‘Satisfactory’ I suppose is the way the interim result from Hills Industries should be best described.
It’s what the company said about the result and the outlook for the rest of the 2007 year.
Hills is a more complex beast these days: it’s no longer the maker of the iconic Hills Hoist: That’s still there but no longer the reason for its being.
After tax earnings up 12 per cent, a little faster than the 7.9 per cent rise at the pre-tax level and expectations of “satisfactory results for the full year.”
First half net came to $23.94 million, compared with $21.37 million for the previous interim period of 2006. This was after the rise in pre tax to $36.68 million from $34 million.
The latest result was struck on an 8.2 per cent rise in revenues to $511 million from $472 million. It was the first revenues had risen above half a billion dollars in an interim period.
Directors said the company “remained committed to its current dividend policy and would continue to pay around 100 per cent of it’s after tax profits to shareholders as interim and final dividends.”
To this end, Hills will pay an interim dividend of 13.5 cents per share, fully franked, compared to from 13 cents previously.
Earnings per share rose to 14c a share from 12.9c and the company said that the ration was kept as close to 100 per cent as possible.
CEO David Simmons said “Our policy hasn’t changed – we pay out around 100 per cent of earnings and in the last couple of years we’ve paid a little over 100 percent.
“If we’re within a point or two of 100 percent, plus or minus, we’re happy. It certainly shouldn’t be interpreted as any progressive reduction.”
And he said the company’s dividend re-investment program was being strongly supported by shareholders.
“We’ve had pretty consistent support of about 40 to 45 percent. The main reason is we’ve now got around 22,000 shareholders, whereas in the early days of the plan we had larger institutions, whose decision whether or not to reinvest could change the support level significantly.
“We’re relatively relaxed the plan will continue to get support.”
Hills operates in three areas: home and hardware, electronic security and entertainment and building and industrial products.
Its home, hardware and eco products division was the best performer with a 30 per cent rise in EBIT; the building and industrial products division saw EBIT rise 8.4 per cent; an EBIT in the electronic security and entertainment division rose by 7.6 per cent.
Mr Simmons told the Corporate file briefing on the ASX that in the first half “we experienced more of a cost-margin issue than any direct impact on consumer spending from interest rates.”
“Last year we had a lot of volatility in commodities from steel to oil-based products like plastics, which was very difficult to manage in terms of the short-term recovery of cost increases.
“In the first half, oil prices were actually down in comparison with six months before, albeit not dramatically, so our challenge was to drive down the inputs that have oil as their base. When commodity prices group, the increases come rapidly but when they come down, you’ve got to chase them.
“The other big issue has been transportation costs. We’ve had fuel surcharge levies applied across our businesses, and we’re working to make sure we get them aligned to where fuel prices are.

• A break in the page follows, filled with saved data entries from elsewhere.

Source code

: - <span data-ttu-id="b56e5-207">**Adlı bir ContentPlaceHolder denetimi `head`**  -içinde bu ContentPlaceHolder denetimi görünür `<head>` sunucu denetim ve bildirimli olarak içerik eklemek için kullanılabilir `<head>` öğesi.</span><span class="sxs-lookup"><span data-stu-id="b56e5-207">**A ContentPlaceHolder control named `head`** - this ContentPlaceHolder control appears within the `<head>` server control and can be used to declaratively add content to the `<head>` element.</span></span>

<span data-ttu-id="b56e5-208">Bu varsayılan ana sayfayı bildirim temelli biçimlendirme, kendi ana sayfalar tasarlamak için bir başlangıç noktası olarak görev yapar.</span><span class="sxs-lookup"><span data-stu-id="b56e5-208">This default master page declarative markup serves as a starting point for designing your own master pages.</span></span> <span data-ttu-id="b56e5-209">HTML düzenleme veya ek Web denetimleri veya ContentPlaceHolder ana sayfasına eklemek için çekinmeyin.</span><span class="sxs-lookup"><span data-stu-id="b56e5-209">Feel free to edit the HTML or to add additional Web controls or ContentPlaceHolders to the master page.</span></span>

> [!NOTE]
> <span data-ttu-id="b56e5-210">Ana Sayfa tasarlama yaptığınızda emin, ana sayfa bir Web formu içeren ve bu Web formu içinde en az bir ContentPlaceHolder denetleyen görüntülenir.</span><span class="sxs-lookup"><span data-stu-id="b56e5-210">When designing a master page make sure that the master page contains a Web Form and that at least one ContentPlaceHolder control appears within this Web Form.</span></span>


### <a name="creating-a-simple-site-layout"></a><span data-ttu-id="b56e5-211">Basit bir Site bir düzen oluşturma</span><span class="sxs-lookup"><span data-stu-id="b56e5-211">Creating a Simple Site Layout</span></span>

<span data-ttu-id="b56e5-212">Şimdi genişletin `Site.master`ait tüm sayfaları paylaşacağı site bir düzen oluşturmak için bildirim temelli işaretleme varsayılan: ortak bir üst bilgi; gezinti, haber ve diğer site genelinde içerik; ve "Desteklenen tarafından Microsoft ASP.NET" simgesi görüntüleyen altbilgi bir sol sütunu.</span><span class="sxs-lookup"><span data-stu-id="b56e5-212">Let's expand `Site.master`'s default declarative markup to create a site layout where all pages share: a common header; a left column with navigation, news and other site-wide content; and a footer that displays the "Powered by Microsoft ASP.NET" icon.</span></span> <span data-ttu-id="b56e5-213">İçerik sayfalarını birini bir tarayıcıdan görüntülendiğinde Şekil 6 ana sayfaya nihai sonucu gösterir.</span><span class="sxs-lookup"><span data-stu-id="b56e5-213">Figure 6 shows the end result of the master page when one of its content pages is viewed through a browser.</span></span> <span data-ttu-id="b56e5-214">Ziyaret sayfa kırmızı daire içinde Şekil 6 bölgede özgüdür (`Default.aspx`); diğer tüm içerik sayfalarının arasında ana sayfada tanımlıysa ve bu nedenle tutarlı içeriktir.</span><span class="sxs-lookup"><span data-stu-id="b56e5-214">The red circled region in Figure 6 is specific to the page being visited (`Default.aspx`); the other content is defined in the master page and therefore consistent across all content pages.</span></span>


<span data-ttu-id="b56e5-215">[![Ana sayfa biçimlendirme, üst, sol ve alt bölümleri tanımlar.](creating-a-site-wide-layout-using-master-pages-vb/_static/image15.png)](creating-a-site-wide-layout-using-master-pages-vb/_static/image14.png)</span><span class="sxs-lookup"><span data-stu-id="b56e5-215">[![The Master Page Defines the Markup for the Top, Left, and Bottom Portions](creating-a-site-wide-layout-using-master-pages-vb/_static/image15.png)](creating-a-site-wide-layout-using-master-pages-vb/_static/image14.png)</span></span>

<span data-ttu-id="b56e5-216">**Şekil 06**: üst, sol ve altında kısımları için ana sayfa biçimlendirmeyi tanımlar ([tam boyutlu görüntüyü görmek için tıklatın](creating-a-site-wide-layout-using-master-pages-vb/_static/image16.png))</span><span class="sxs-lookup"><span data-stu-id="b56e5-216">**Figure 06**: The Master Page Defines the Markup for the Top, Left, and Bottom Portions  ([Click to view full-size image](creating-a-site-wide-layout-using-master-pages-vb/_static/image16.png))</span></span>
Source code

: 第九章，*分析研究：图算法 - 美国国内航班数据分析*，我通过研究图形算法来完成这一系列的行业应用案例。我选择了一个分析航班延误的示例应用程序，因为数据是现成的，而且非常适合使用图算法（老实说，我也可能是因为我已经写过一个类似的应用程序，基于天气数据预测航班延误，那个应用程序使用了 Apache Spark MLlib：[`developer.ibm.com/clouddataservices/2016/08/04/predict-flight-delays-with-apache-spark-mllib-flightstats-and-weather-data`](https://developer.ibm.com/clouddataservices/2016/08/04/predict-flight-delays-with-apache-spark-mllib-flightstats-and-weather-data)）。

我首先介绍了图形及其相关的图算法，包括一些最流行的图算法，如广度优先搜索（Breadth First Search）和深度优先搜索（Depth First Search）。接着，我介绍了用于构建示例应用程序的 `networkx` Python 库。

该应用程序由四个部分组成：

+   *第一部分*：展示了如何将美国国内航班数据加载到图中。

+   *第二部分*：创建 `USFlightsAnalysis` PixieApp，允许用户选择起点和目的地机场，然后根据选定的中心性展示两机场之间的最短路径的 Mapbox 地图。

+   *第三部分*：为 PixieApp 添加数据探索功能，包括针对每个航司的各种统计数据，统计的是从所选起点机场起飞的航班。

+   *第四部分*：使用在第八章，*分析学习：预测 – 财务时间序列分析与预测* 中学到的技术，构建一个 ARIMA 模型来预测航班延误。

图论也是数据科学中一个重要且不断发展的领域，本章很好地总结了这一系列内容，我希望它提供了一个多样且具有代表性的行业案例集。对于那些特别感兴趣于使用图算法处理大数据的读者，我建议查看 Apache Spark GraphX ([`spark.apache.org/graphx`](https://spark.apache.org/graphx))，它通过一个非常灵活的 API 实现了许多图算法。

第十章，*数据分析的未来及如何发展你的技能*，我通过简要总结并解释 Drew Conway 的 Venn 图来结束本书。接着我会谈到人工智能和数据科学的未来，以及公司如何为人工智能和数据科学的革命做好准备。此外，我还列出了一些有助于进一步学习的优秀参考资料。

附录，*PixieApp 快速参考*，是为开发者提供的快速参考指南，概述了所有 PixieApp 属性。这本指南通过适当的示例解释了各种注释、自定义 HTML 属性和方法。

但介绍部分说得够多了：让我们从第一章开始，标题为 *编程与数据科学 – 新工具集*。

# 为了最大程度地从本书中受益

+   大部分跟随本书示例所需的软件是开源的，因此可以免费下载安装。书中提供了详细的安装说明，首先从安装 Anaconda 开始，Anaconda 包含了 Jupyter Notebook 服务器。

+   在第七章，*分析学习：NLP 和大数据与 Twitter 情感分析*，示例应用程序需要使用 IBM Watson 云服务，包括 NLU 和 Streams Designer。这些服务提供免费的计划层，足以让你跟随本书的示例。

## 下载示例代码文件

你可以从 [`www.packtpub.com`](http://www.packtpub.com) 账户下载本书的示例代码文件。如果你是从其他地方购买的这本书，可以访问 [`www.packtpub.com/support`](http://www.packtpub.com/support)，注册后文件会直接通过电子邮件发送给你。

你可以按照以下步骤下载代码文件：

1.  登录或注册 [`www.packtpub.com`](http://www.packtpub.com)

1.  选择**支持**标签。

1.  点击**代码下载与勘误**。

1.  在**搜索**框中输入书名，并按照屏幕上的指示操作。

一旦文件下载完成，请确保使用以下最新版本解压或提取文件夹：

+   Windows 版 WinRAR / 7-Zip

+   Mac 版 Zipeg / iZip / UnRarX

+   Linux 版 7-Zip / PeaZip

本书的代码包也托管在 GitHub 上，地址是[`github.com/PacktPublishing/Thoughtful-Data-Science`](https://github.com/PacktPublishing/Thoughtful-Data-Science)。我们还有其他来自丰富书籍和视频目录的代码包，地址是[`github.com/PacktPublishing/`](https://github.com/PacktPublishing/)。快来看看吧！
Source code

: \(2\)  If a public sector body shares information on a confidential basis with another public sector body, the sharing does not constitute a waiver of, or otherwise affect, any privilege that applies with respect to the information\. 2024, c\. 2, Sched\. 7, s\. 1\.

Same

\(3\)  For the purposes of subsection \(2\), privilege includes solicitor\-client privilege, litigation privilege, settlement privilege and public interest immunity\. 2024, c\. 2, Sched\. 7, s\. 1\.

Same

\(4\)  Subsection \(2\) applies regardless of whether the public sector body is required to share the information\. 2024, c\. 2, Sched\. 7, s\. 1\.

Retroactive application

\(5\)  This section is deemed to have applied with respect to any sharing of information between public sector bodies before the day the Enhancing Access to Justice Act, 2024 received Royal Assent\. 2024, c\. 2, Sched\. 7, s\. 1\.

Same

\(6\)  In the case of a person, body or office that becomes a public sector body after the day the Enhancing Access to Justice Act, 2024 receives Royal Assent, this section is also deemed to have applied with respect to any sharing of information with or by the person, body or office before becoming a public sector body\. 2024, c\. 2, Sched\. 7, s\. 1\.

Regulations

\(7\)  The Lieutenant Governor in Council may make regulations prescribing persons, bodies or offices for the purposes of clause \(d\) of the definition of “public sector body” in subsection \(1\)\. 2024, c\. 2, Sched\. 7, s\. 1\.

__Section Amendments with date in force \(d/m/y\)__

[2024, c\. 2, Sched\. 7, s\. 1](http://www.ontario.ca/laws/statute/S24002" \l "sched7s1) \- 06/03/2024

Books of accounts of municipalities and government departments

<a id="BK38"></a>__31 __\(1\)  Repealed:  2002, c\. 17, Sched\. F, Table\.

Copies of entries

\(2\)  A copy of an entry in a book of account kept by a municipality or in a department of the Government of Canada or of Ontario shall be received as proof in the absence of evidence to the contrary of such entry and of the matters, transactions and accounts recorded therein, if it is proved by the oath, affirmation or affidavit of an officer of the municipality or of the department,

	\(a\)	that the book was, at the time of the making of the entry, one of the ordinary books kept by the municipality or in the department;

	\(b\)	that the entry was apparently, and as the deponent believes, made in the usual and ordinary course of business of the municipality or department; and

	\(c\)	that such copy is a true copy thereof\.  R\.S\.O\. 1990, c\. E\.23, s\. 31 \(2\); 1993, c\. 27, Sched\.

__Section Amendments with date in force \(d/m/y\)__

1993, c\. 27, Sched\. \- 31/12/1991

“Our business isn’t one that’s directly impacted by the vagaries of weather patterns but one potential risk to our earnings would be consumer confidence – it doesn’t take much to shake the level of confidence.
“Another risk is posed by the skills shortage, in that fabrication work associated with many of the major infrastructure projects could be done offshore and shipped in. It’s fabrication in Australia where we see opportunities, particularly in our Building and Industrial Products business.”